> **Exercise prompt**: Only those lines from the one with "44. ALISSON DA" through the last line of the material below should be output, each exactly as it appears.

──────── Working data ────────

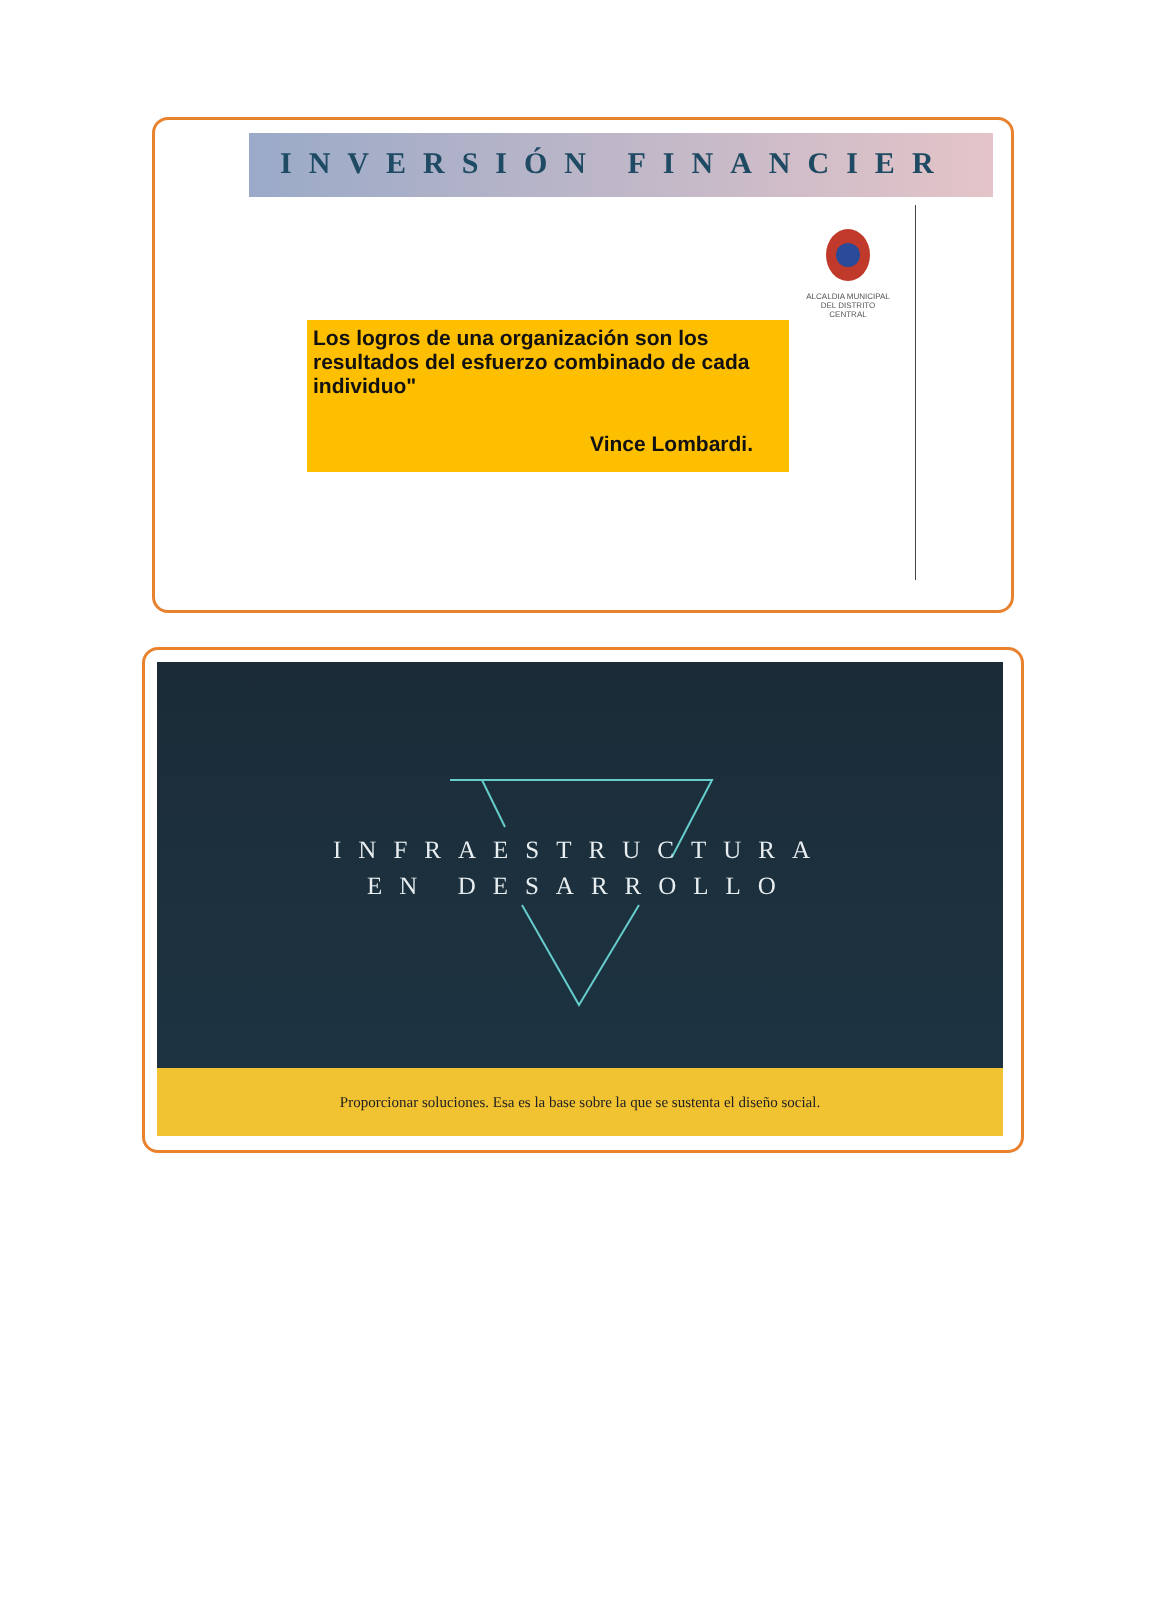INVERSIÓN FINANCIER
ALCALDIA MUNICIPAL DEL DISTRITO CENTRAL
Los logros de una organización son los resultados del esfuerzo combinado de cada individuo"
Vince Lombardi.
INFRAESTRUCTURA
EN DESARROLLO
Proporcionar soluciones. Esa es la base sobre la que se sustenta el diseño social.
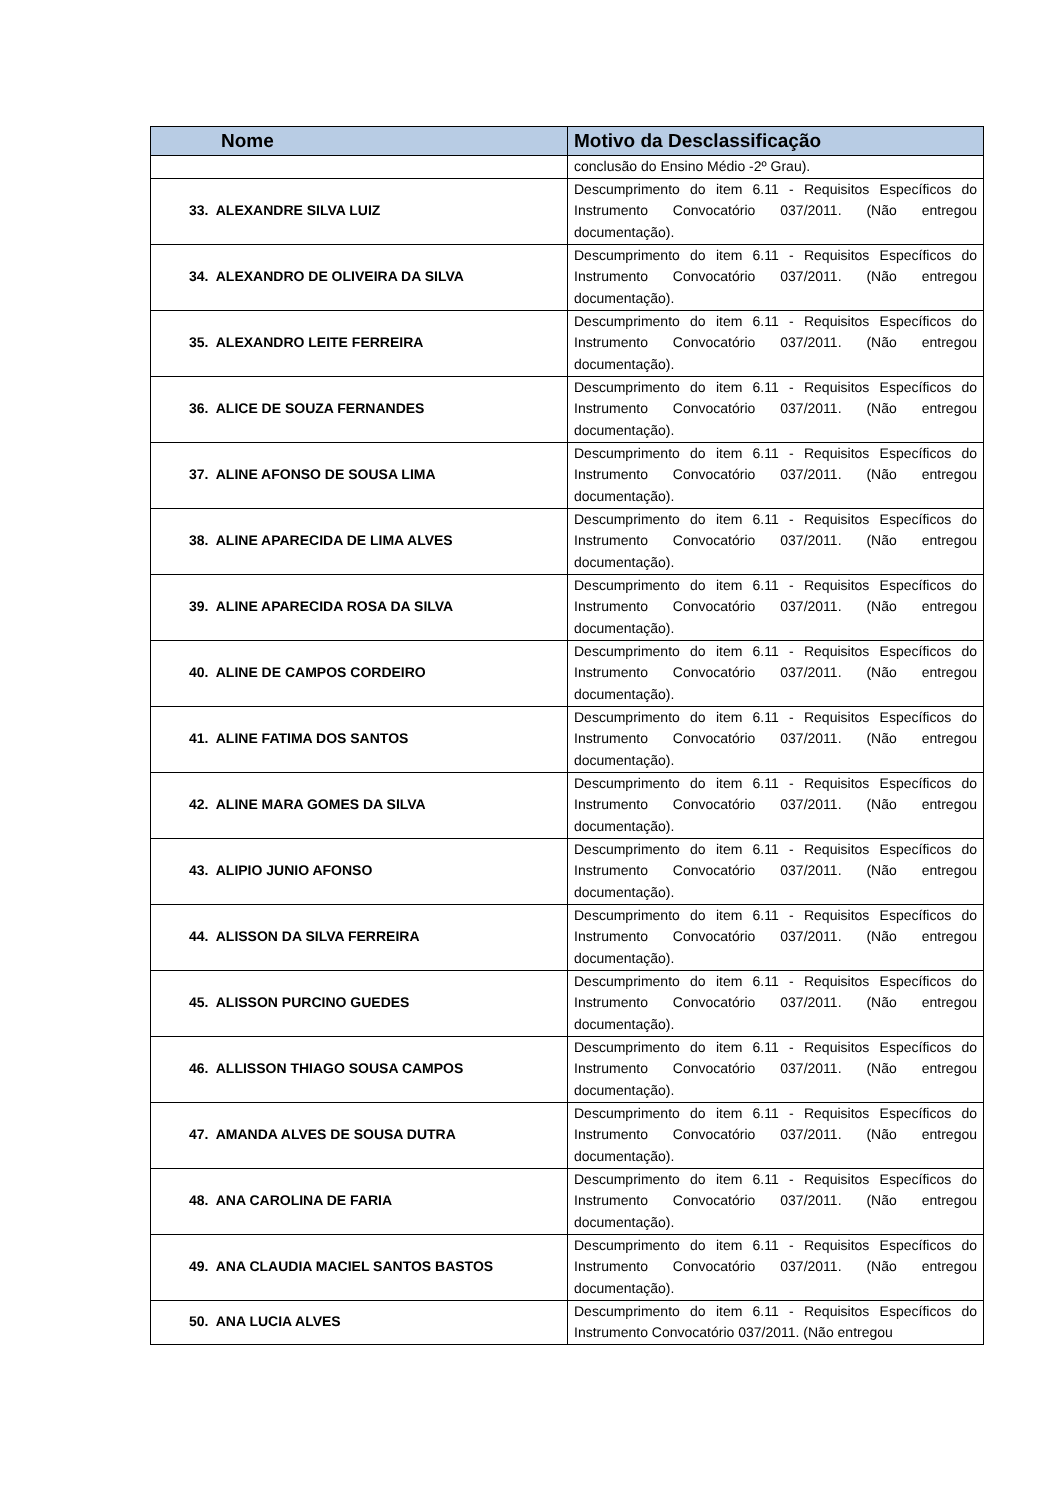| Nome | Motivo da Desclassificação |
| --- | --- |
| | conclusão do Ensino Médio -2º Grau). |
| 33. ALEXANDRE SILVA LUIZ | Descumprimento do item 6.11 - Requisitos Específicos do Instrumento Convocatório 037/2011. (Não entregou documentação). |
| 34. ALEXANDRO DE OLIVEIRA DA SILVA | Descumprimento do item 6.11 - Requisitos Específicos do Instrumento Convocatório 037/2011. (Não entregou documentação). |
| 35. ALEXANDRO LEITE FERREIRA | Descumprimento do item 6.11 - Requisitos Específicos do Instrumento Convocatório 037/2011. (Não entregou documentação). |
| 36. ALICE DE SOUZA FERNANDES | Descumprimento do item 6.11 - Requisitos Específicos do Instrumento Convocatório 037/2011. (Não entregou documentação). |
| 37. ALINE AFONSO DE SOUSA LIMA | Descumprimento do item 6.11 - Requisitos Específicos do Instrumento Convocatório 037/2011. (Não entregou documentação). |
| 38. ALINE APARECIDA DE LIMA ALVES | Descumprimento do item 6.11 - Requisitos Específicos do Instrumento Convocatório 037/2011. (Não entregou documentação). |
| 39. ALINE APARECIDA ROSA DA SILVA | Descumprimento do item 6.11 - Requisitos Específicos do Instrumento Convocatório 037/2011. (Não entregou documentação). |
| 40. ALINE DE CAMPOS CORDEIRO | Descumprimento do item 6.11 - Requisitos Específicos do Instrumento Convocatório 037/2011. (Não entregou documentação). |
| 41. ALINE FATIMA DOS SANTOS | Descumprimento do item 6.11 - Requisitos Específicos do Instrumento Convocatório 037/2011. (Não entregou documentação). |
| 42. ALINE MARA GOMES DA SILVA | Descumprimento do item 6.11 - Requisitos Específicos do Instrumento Convocatório 037/2011. (Não entregou documentação). |
| 43. ALIPIO JUNIO AFONSO | Descumprimento do item 6.11 - Requisitos Específicos do Instrumento Convocatório 037/2011. (Não entregou documentação). |
| 44. ALISSON DA SILVA FERREIRA | Descumprimento do item 6.11 - Requisitos Específicos do Instrumento Convocatório 037/2011. (Não entregou documentação). |
| 45. ALISSON PURCINO GUEDES | Descumprimento do item 6.11 - Requisitos Específicos do Instrumento Convocatório 037/2011. (Não entregou documentação). |
| 46. ALLISSON THIAGO SOUSA CAMPOS | Descumprimento do item 6.11 - Requisitos Específicos do Instrumento Convocatório 037/2011. (Não entregou documentação). |
| 47. AMANDA ALVES DE SOUSA DUTRA | Descumprimento do item 6.11 - Requisitos Específicos do Instrumento Convocatório 037/2011. (Não entregou documentação). |
| 48. ANA CAROLINA DE FARIA | Descumprimento do item 6.11 - Requisitos Específicos do Instrumento Convocatório 037/2011. (Não entregou documentação). |
| 49. ANA CLAUDIA MACIEL SANTOS BASTOS | Descumprimento do item 6.11 - Requisitos Específicos do Instrumento Convocatório 037/2011. (Não entregou documentação). |
| 50. ANA LUCIA ALVES | Descumprimento do item 6.11 - Requisitos Específicos do Instrumento Convocatório 037/2011. (Não entregou |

────────

> **Result of this exercise**:
| 44. ALISSON DA SILVA FERREIRA | Descumprimento do item 6.11 - Requisitos Específicos do Instrumento Convocatório 037/2011. (Não entregou documentação). |
| 45. ALISSON PURCINO GUEDES | Descumprimento do item 6.11 - Requisitos Específicos do Instrumento Convocatório 037/2011. (Não entregou documentação). |
| 46. ALLISSON THIAGO SOUSA CAMPOS | Descumprimento do item 6.11 - Requisitos Específicos do Instrumento Convocatório 037/2011. (Não entregou documentação). |
| 47. AMANDA ALVES DE SOUSA DUTRA | Descumprimento do item 6.11 - Requisitos Específicos do Instrumento Convocatório 037/2011. (Não entregou documentação). |
| 48. ANA CAROLINA DE FARIA | Descumprimento do item 6.11 - Requisitos Específicos do Instrumento Convocatório 037/2011. (Não entregou documentação). |
| 49. ANA CLAUDIA MACIEL SANTOS BASTOS | Descumprimento do item 6.11 - Requisitos Específicos do Instrumento Convocatório 037/2011. (Não entregou documentação). |
| 50. ANA LUCIA ALVES | Descumprimento do item 6.11 - Requisitos Específicos do Instrumento Convocatório 037/2011. (Não entregou |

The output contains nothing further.